Exercise: Word for word, print each record, dropping any image it holds.
_ _ _ _
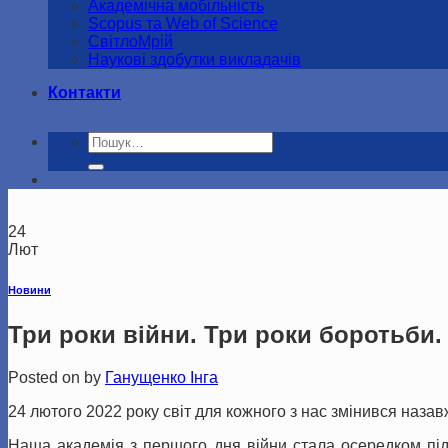
Академічна мобільність
Scopus та Web of Science
СвітлоМрій
Наукові здобутки викладачів
Контакти
Шукати:
24
Лют
Новини
Три роки війни. Три роки боротьби.
Posted on
by
Ганущенко Інга
24 лютого 2022 року світ для кожного з нас змінився назавж
Наша академія з першого дня війни стала осередком підт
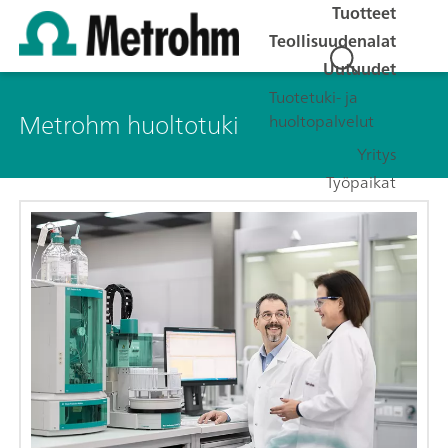
Tuotteet
Teollisuudenalat
Uutuudet
Tuotetuki- ja
Metrohm huoltotuki
huoltopalvelut
Yritys
Työpaikat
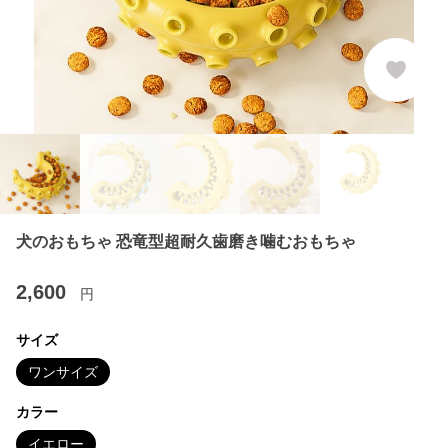
犬のおもちゃ 恐竜型超耐久歯磨き噛むおもちゃ
2,600
円
サイズ
ワンサイズ
カラー
イエロー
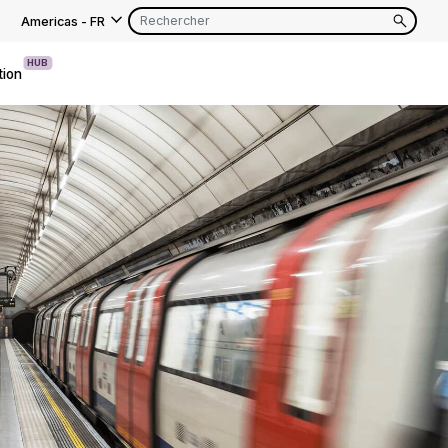
Americas
-
FR
HUB
tion
EN
FR
EN
FR
EN
FR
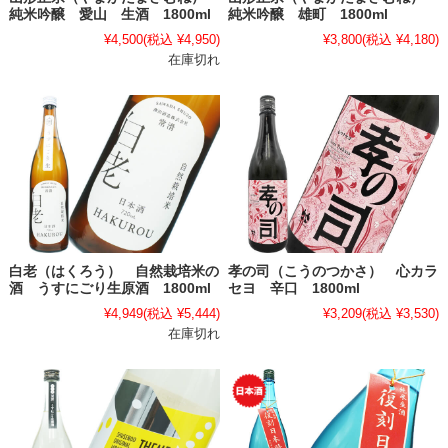
純米吟醸 愛山 生酒 1800ml
純米吟醸 雄町 1800ml
¥4,500
(税込 ¥4,950)
¥3,800
(税込 ¥4,180)
在庫切れ
白老（はくろう） 自然栽培米の
孝の司（こうのつかさ） 心カラ
酒 うすにごり生原酒 1800ml
セヨ 辛口 1800ml
¥4,949
(税込 ¥5,444)
¥3,209
(税込 ¥3,530)
在庫切れ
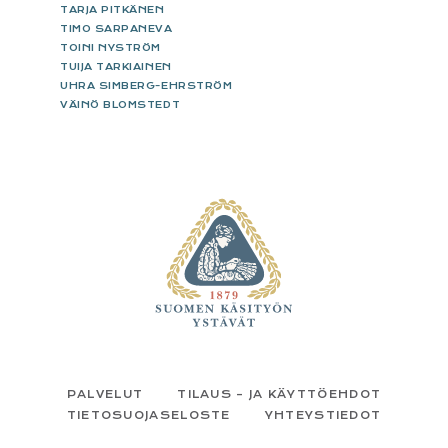
TARJA PITKÄNEN
TIMO SARPANEVA
TOINI NYSTRÖM
TUIJA TARKIAINEN
UHRA SIMBERG-EHRSTRÖM
VÄINÖ BLOMSTEDT
FOOTER
PALVELUT
TILAUS – JA KÄYTTÖEHDOT
TIETOSUOJASELOSTE
YHTEYSTIEDOT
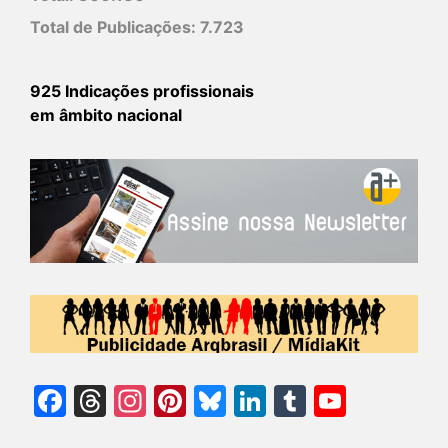
Total de Publicações:
7.723
925 Indicações profissionais
em âmbito nacional
Facebook
Threads
Instagram
Pinterest
Bluesky
LinkedIn
Tumblr
YouTu
Chann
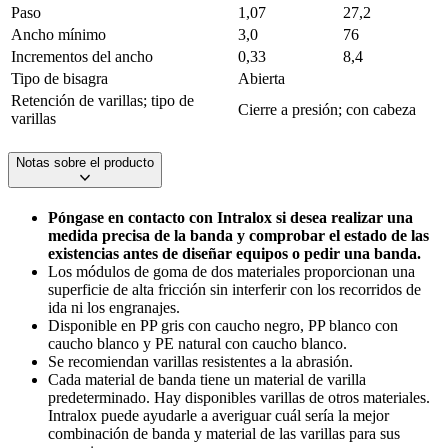
Paso
1,07
27,2
Ancho mínimo
3,0
76
Incrementos del ancho
0,33
8,4
Tipo de bisagra
Abierta
Retención de varillas; tipo de
Cierre a presión; con cabeza
varillas
Notas sobre el producto
Póngase en contacto con Intralox si desea realizar una
medida precisa de la banda y comprobar el estado de las
existencias antes de diseñar equipos o pedir una banda.
Los módulos de goma de dos materiales proporcionan una
superficie de alta fricción sin interferir con los recorridos de
ida ni los engranajes.
Disponible en PP gris con caucho negro, PP blanco con
caucho blanco y PE natural con caucho blanco.
Se recomiendan varillas resistentes a la abrasión.
Cada material de banda tiene un material de varilla
predeterminado. Hay disponibles varillas de otros materiales.
Intralox puede ayudarle a averiguar cuál sería la mejor
combinación de banda y material de las varillas para sus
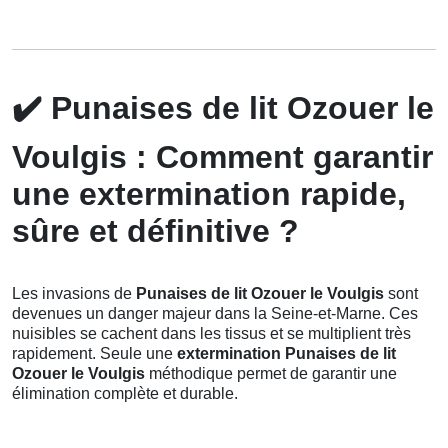
✔️
Punaises de lit Ozouer le
Voulgis : Comment garantir
une extermination rapide,
sûre et définitive ?
Les invasions de
Punaises de lit Ozouer le Voulgis
sont
devenues un danger majeur dans la Seine-et-Marne. Ces
nuisibles se cachent dans les tissus et se multiplient très
rapidement. Seule une
extermination Punaises de lit
Ozouer le Voulgis
méthodique permet de garantir une
élimination complète et durable.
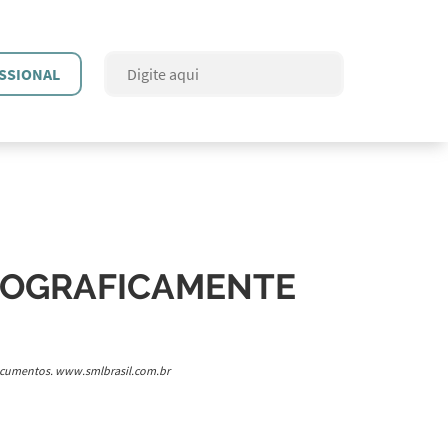
SSIONAL
EOGRAFICAMENTE
documentos.
www.smlbrasil.com.br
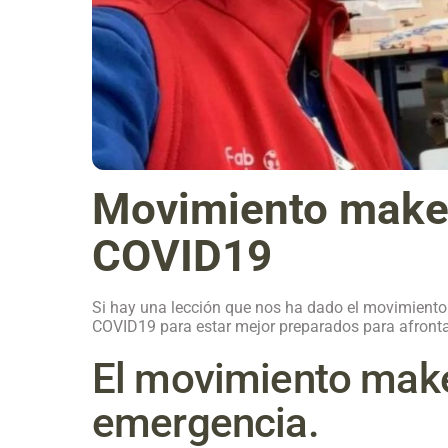
Movimiento maker 
COVID19
Si hay una lección que nos ha dado el movimiento 
COVID19 para estar mejor preparados para afronta
El movimiento maker
emergencia.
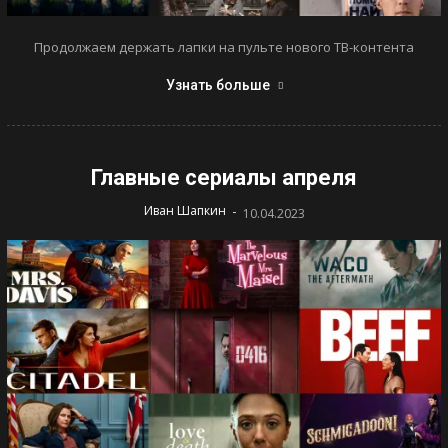
Продолжаем держать лапки на пульте нового ТВ-контента
Узнать больше
Главные сериалы апреля
-
Иван Шапкин
10.04.2023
_ _ _ _
Solution:
Академічна мобільність
Scopus та Web of Science
СвітлоМрій
Наукові здобутки викладачів
Контакти
Шукати:
24
Лют
Новини
Три роки війни. Три роки боротьби.
Posted on
by
Ганущенко Інга
24 лютого 2022 року світ для кожного з нас змінився назавж
Наша академія з першого дня війни стала осередком підт
Tuotteet
Teollisuudenalat
Uutuudet
Tuotetuki- ja
Metrohm huoltotuki
huoltopalvelut
Yritys
Työpaikat
犬のおもちゃ 恐竜型超耐久歯磨き噛むおもちゃ
2,600
円
サイズ
ワンサイズ
カラー
イエロー
Americas
-
FR
HUB
tion
EN
FR
EN
FR
EN
FR
純米吟醸 愛山 生酒 1800ml
純米吟醸 雄町 1800ml
¥4,500
(税込 ¥4,950)
¥3,800
(税込 ¥4,180)
在庫切れ
白老（はくろう） 自然栽培米の
孝の司（こうのつかさ） 心カラ
酒 うすにごり生原酒 1800ml
セヨ 辛口 1800ml
¥4,949
(税込 ¥5,444)
¥3,209
(税込 ¥3,530)
在庫切れ
TARJA PITKÄNEN
TIMO SARPANEVA
TOINI NYSTRÖM
TUIJA TARKIAINEN
UHRA SIMBERG-EHRSTRÖM
VÄINÖ BLOMSTEDT
FOOTER
PALVELUT
TILAUS – JA KÄYTTÖEHDOT
TIETOSUOJASELOSTE
YHTEYSTIEDOT
Total de Publicações:
7.723
925 Indicações profissionais
em âmbito nacional
Facebook
Threads
Instagram
Pinterest
Bluesky
LinkedIn
Tumblr
YouTu
Chann
Paso
1,07
27,2
Ancho mínimo
3,0
76
Incrementos del ancho
0,33
8,4
Tipo de bisagra
Abierta
Retención de varillas; tipo de
Cierre a presión; con cabeza
varillas
Notas sobre el producto
Póngase en contacto con Intralox si desea realizar una
medida precisa de la banda y comprobar el estado de las
existencias antes de diseñar equipos o pedir una banda.
Los módulos de goma de dos materiales proporcionan una
superficie de alta fricción sin interferir con los recorridos de
ida ni los engranajes.
Disponible en PP gris con caucho negro, PP blanco con
caucho blanco y PE natural con caucho blanco.
Se recomiendan varillas resistentes a la abrasión.
Cada material de banda tiene un material de varilla
predeterminado. Hay disponibles varillas de otros materiales.
Intralox puede ayudarle a averiguar cuál sería la mejor
combinación de banda y material de las varillas para sus
✔️
Punaises de lit Ozouer le
Voulgis : Comment garantir
une extermination rapide,
sûre et définitive ?
Les invasions de
Punaises de lit Ozouer le Voulgis
sont
devenues un danger majeur dans la Seine-et-Marne. Ces
nuisibles se cachent dans les tissus et se multiplient très
rapidement. Seule une
extermination Punaises de lit
Ozouer le Voulgis
méthodique permet de garantir une
élimination complète et durable.
SSIONAL
EOGRAFICAMENTE
documentos.
www.smlbrasil.com.br
Movimiento maker 
COVID19
Si hay una lección que nos ha dado el movimiento 
COVID19 para estar mejor preparados para afronta
El movimiento maker
emergencia.
Продолжаем держать лапки на пульте нового ТВ-контента
Узнать больше
Главные сериалы апреля
-
Иван Шапкин
10.04.2023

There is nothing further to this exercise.